U                             COST ESTIMATE
                                                                      June 22, 2018


                                    H.R. 5907
                                    NIMBLE Act

     As ordered reported by the House Committee on Science, Space, and Technology
                                   on May 23, 2018


 H.R. 5907 would authorize the directors of the Department of Energy's (DOE's) national
 laboratories to enter into certain agreements with third parties without prior approval if
 the agreements are valued at less than $1 million.

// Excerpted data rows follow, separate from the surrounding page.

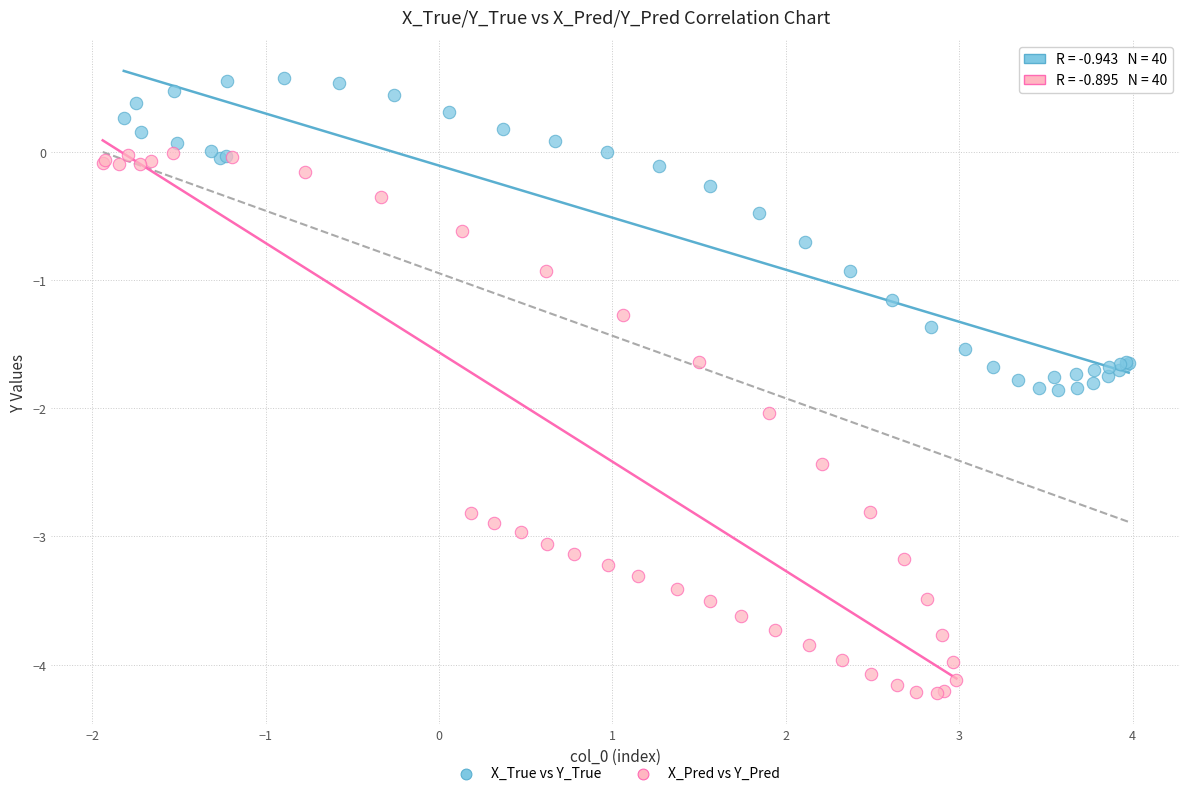

Which series reaches the minimum Y coordinate?

X_Pred vs Y_Pred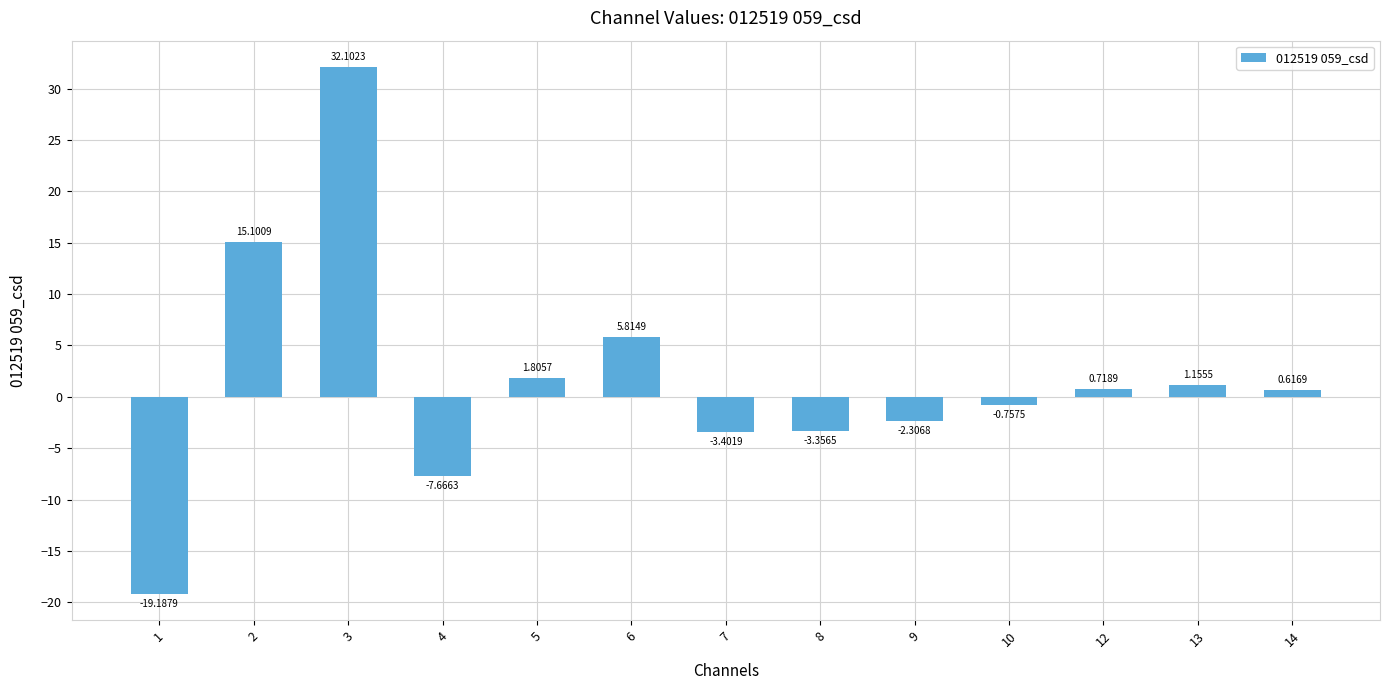

Is it true that the value at 3 is 32.1?

True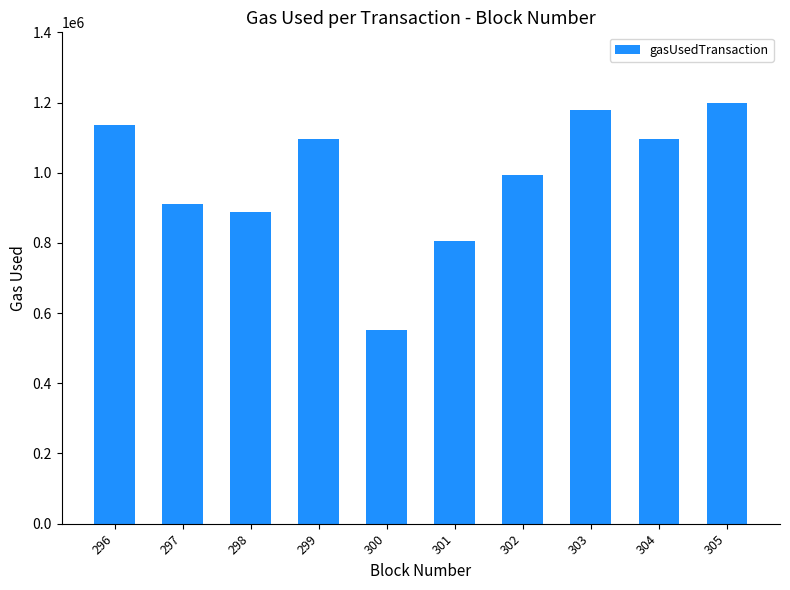

What is the value of the 9th bar from the left?

1095052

 Under current law, the agreements that would be affected by the bill require the directors
 of the national laboratories to obtain insurance for any contract that creates a partnership
 with a third party. In certain situations, the federal government may reimburse directors
 for the cost of liabilities that are not covered by insurance. CBO expects that
 implementing the bill would increase the number of such agreements between the
 national laboratories and third parties, thereby increasing DOE's potential reimbursement
 payments to lab directors.

 In the past, those reimbursements have been made with funds from the Department of
 Energy's existing appropriations. Based on information about the size and probability of
 such payments in the past, CBO estimates that implementing H.R. 5907 would cost less
 than $500,000 over the 2019-2023 period and would be subject to the availability of
 appropriated funds.

 Enacting H.R. 5907 could affect direct spending; therefore, pay-as-you-go procedures
 apply. Under current law, the national laboratories are prohibited from charging third
 parties fees in excess of cost recovery when entering into covered agreements. The bill
 would permit them to charge rates higher than for cost recovery and to spend any
 additional collections (collections are recorded in the budget as reductions in direct
 spending) for research and development activities at the laboratories without further
 appropriation. CBO expects that any additional collections resulting from those higher
 rates would be offset by an expenditure soon thereafter. Thus, CBO estimates that the net
 effect on direct spending would be negligible. Enacting the bill would not affect
 revenues.

 CBO estimates that enacting H.R. 5907 would not increase net direct spending or on-
 budget deficits in any of the four consecutive 10-year periods beginning in 2029.